Retiring Round Lake Beach mayor endorses successor
A day after Round Lake Beach Mayor Richard Hill submitted his resignation, he has endorsed Trustee Scott Nickles to take his place.
Hill announced he was retiring Thursday after holding the office for nearly 20 years. Hill said Nickles, a retired Chicago police officer, has been seen as his successor for some time.
Hill said he expects the village board will choose the next mayor Sept. 21, after which he will step down Sept. 30.
Nickles could not be reached for comment.
"I'd really like to thank the residents of Round Lake Beach for letting me be a part of their life and the community over the years," Hill said Friday. He added that he's happy to be able to focus on other endeavors and his family in retirement.
Retirement from public office was a long time in the making, Hill said. He had chosen not to run for reelection in the spring and stepped down now because of the increased workload he deals with as a human resource manager for nine Ace Hardware stores, stemming from the COVID-19 pandemic. He said he's been unable to perform his duties as mayor with the full attention he believed the position deserves.
First elected as a trustee in 1995, Hill was elected mayor in 2001 and has been a well-known figure for decades in the village.

------------------------------------------------------------

#### [WORK TO COMPLETE]
1. Does each statement agree with the article on the Round Lake Beach mayor? Answer yes or no for each and quote the words from the article that decide it.
(a) Hill was first elected mayor in 1995.
(b) Nickles is a retired Chicago police officer.
(c) Hill plans to step down Sept. 21.
2. Answer these questions from the article on the Round Lake Beach mayor.
(a) For how many Ace Hardware stores is Hill a human resource manager?
(b) On what date does Hill expect the village board to choose the next mayor?
(c) In what year was Hill elected mayor?
3. Carry the article on the Round Lake Beach mayor further, starting after its last sentence.
The material has no connection to the article on the Round Lake Beach mayor.

------------------------------------------------------------

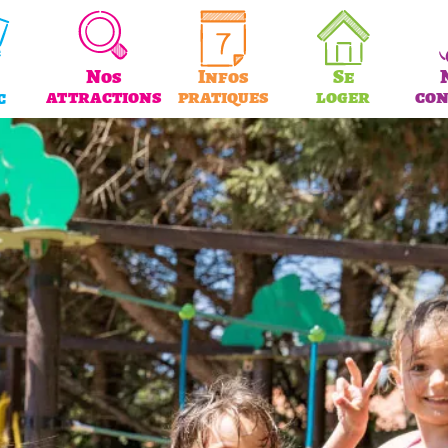
Nos
Infos
Se
attractions
pratiques
loger
con
c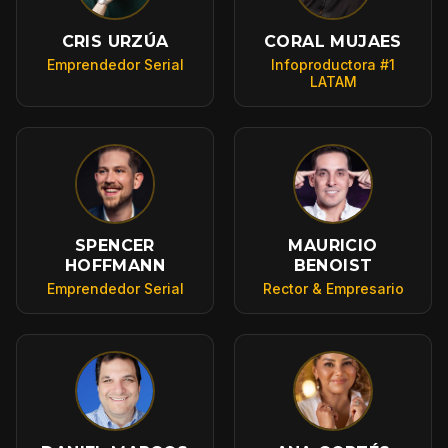
CRIS URZÚA
CORAL MUJAES
Emprendedor Serial
Infoproductora #1
LATAM
SPENCER
MAURICIO
HOFFMANN
BENOIST
Emprendedor Serial
Rector & Empresario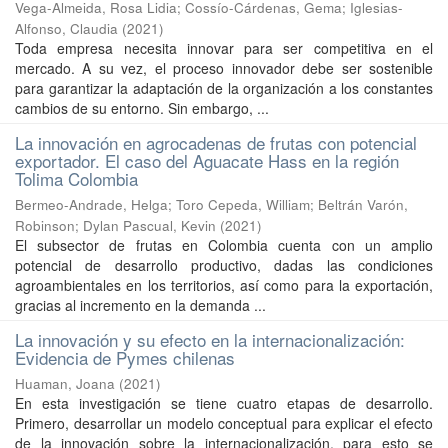
Vega-Almeida, Rosa Lidia
;
Cossío-Cárdenas, Gema
;
Iglesias-
Alfonso, Claudia
(
2021
)
Toda empresa necesita innovar para ser competitiva en el
mercado. A su vez, el proceso innovador debe ser sostenible
para garantizar la adaptación de la organización a los constantes
cambios de su entorno. Sin embargo, ...
La innovación en agrocadenas de frutas con potencial
exportador. El caso del Aguacate Hass en la región
Tolima Colombia
Bermeo-Andrade, Helga
;
Toro Cepeda, William
;
Beltrán Varón,
Robinson
;
Dylan Pascual, Kevin
(
2021
)
El subsector de frutas en Colombia cuenta con un amplio
potencial de desarrollo productivo, dadas las condiciones
agroambientales en los territorios, así como para la exportación,
gracias al incremento en la demanda ...
La innovación y su efecto en la internacionalización:
Evidencia de Pymes chilenas
Huaman, Joana
(
2021
)
En esta investigación se tiene cuatro etapas de desarrollo.
Primero, desarrollar un modelo conceptual para explicar el efecto
de la innovación sobre la internacionalización, para esto se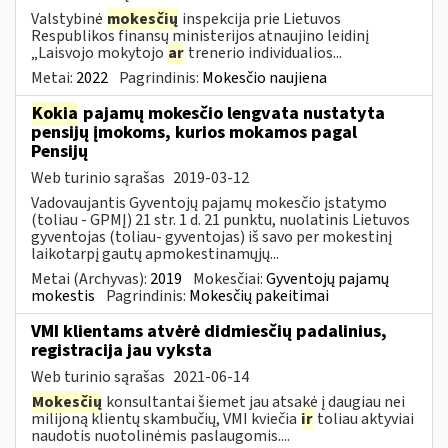
Valstybinė
mokesčių
inspekcija prie Lietuvos
Respublikos finansų ministerijos atnaujino leidinį
„Laisvojo mokytojo
ar
trenerio individualios...
Metai:
2022
Pagrindinis:
Mokesčio naujiena
Kokia
pajamų mokesčio lengvata nustatyta
pensijų įmokoms, kurios mokamos pagal
Pensijų
Web turinio sąrašas
2019-03-12
Vadovaujantis Gyventojų pajamų mokesčio įstatymo
(toliau - GPMĮ) 21 str. 1 d. 21 punktu, nuolatinis Lietuvos
gyventojas (toliau- gyventojas) iš savo per mokestinį
laikotarpį gautų apmokestinamųjų...
Metai (Archyvas):
2019
Mokesčiai:
Gyventojų pajamų
mokestis
Pagrindinis:
Mokesčių pakeitimai
VMI klientams atvėrė didmiesčių padalinius,
registracija jau vyksta
Web turinio sąrašas
2021-06-14
Mokesčių
konsultantai šiemet jau atsakė į daugiau nei
milijoną klientų skambučių, VMI kviečia
ir
toliau aktyviai
naudotis nuotolinėmis paslaugomis....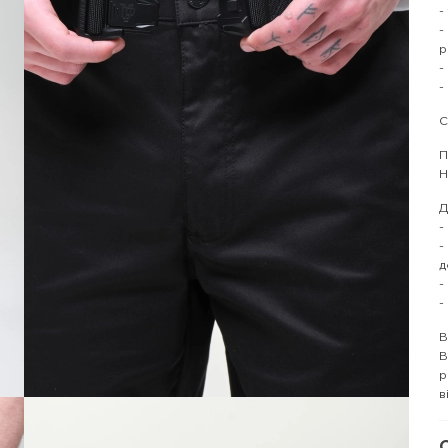
-
-
р
-
-
С
П
Н
Д
-
-
д
-
-
В
В
р
в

------------------------------------------------------------

#### [OUTPUTS FOR THE TASKS]
1.
(a) No: "First elected as a trustee in 1995, Hill was elected mayor in 2001"
(b) Yes: "Nickles, a retired Chicago police officer"
(c) No: "he will step down Sept. 30"

2.
(a) Nine
(b) Sept. 21
(c) 2001

3.
Achievements he's most proud of include overseeing construction of the village's Cultural and Civic Center at 2007 N. Civic Center Way, building the Rollins Road and Route 83 overpass, improving ComEd's services throughout the village, and making Lakefront Park more handicap accessible.
When he first ran for election, Hill uncovered budget errors that shorted the village $1.25 million of a $6 million budget. He helped balance the budget, according to the resignation letter he submitted to the village.
"He's done monumental things for this village and his tenacity in his role and his excitement of being the mayor at Round Lake Beach has always been noticeable," village Trustee Paul Stout said.
Stout said Hill will be missed by the board and the community. However, Stout said, he is not surprised Hill is retiring.
"Mayor Hill's been doing this for quite some time, almost 20 years," he said. "Eventually you want to retire. I think we all that hope that we can."